Ideation: looking at the Commons

To address user pain points and the opportunities for solution, I looked at different sharing models, particularly the commons.

Commoners are focused on reclaiming their “common wealth.” They view resources as shared, commonly protected and maintained rather than marketed and privatized. An alternative to our current economy, commoning might be viewed as an ecology that focuses on use rather than exchange.

Brooklyn Tool Commons
Source: Carnegie Mellon University School of Architecture Studio Fall 2017

When it comes to tools, I've seen examples of commoning's practical application in the form of tool libraries. Generally, tools are stored in one location where tools are checked in and out. They are largely volunteer-run organizations.

Inspired by commoning, I came up with a digital solution called, The Brooklyn Tool Commons. It's similar to existing tool libraries, but physically decentralized. Each user is responsible for the tools when they are in their possession. Knowing that a lack of money was a reoccuring pain point, the cost of space in a city as expensive as New York couldn't be apart of the MVP. This allows for scalablity. Acquring space isn't a barrier to getting started. It also lightens the load of maintenance, which follows commoning principles of collective management and care.

Prototype. Validate. Iterate.

Prototyping design solutions to validate and iterate on my designs is critical. I ideated on my own and shared my ideas with fellow UX designers. I began sketching and moved on to low and mid-fideltity prototypes in Adobe XD.
Early Sketches

Brooklyn Tool Commons

Usability Testing

Through testing I gained valuable feedback to improve and iterate my designs. I conducted two rounds of testing with five users and three UX designers. Each person was given a user scenario and task. Feedback included using a darker font and visibility of system status.

What became clear and critical after the first round of user testing was that I focused heavily on the borrower user type. The project required more research on lenders. Who are they? What are their motivations and behaviors? I went back to users and conducted more interviews focused on those questions. With a more balanced perspective of the two main user types, borrowers and lenders, I outlined their current user flows to inform and iterate ideation and prototyping.
Brooklyn Tool Library

Brooklyn Tool Library

The Final Product

Guided by the user research, my focus was creating a web-based tool to support systems of mutual aid and community. Some suggested looking at sharing economy models like Airbnb or Uber for this project, but I didn't want to approach the internet as capitalism's new marketplace of ideas, as so many often do.

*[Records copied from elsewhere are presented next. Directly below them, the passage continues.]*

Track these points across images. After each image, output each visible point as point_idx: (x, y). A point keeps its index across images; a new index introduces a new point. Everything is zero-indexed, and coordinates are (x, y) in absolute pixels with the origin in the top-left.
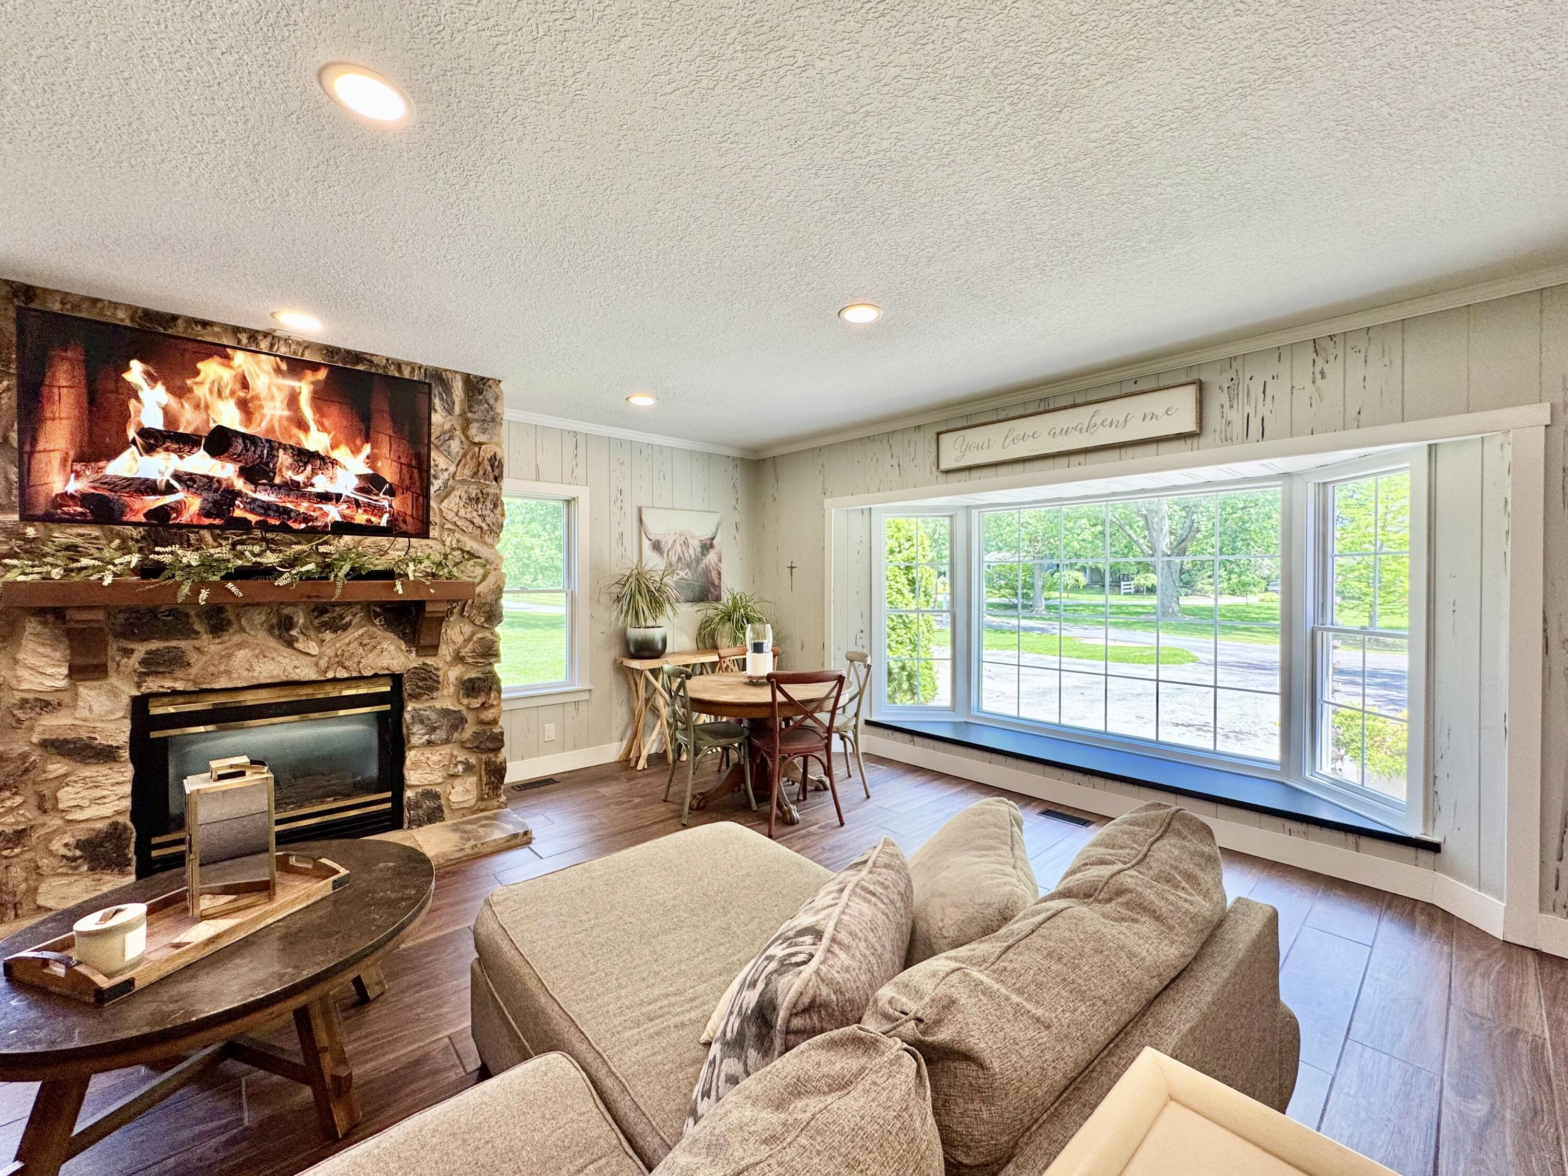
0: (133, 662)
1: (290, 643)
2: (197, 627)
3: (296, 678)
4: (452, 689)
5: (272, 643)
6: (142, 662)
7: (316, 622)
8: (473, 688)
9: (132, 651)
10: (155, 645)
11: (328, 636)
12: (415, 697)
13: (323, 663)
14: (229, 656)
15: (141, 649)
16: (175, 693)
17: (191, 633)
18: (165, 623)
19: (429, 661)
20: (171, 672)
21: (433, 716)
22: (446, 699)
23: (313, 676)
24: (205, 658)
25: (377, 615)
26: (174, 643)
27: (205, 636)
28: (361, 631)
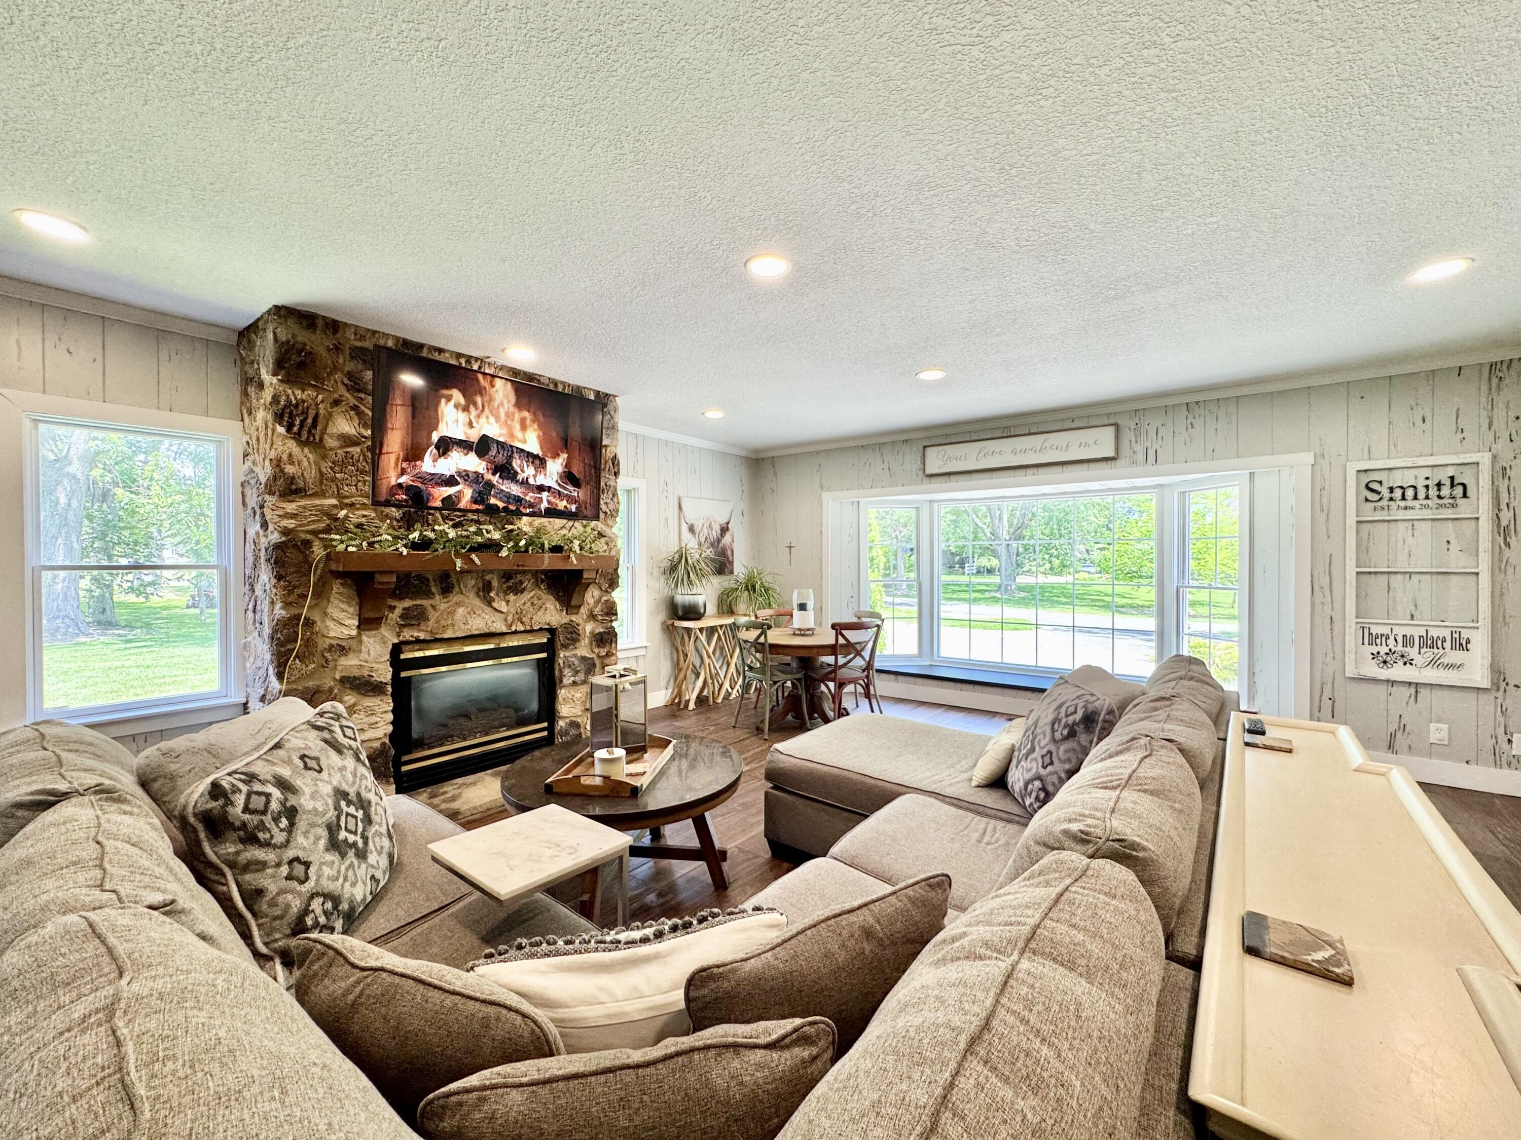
0: (395, 616)
1: (489, 602)
2: (434, 590)
3: (493, 630)
4: (587, 640)
5: (477, 602)
6: (402, 617)
7: (505, 586)
8: (601, 640)
9: (395, 607)
10: (407, 603)
11: (512, 597)
12: (565, 647)
13: (510, 618)
14: (452, 613)
15: (401, 606)
16: (418, 641)
17: (429, 594)
18: (415, 586)
19: (573, 618)
20: (419, 625)
21: (576, 662)
22: (584, 650)
23: (504, 630)
24: (436, 615)
25: (543, 581)
26: (418, 602)
27: (437, 597)
28: (532, 594)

Offering a "solution" with this market-oriented perspective of the internet to problems that capitalism caused in the first place is not a actually a solution. In these models, genorisity and mutual aid are monetized and appropriated for company profit, and users are often undercompensated and unprotected labor. Rather, I tried to design a solution grounded in:

  • Contribution instead of exchange
  • Actual use instead of property
  • Share all that you can
  • Use all that you need

Next steps for future design sprints are to validate the kinds of structure that can be helpful for target users and create a high-fidelity prototype for development.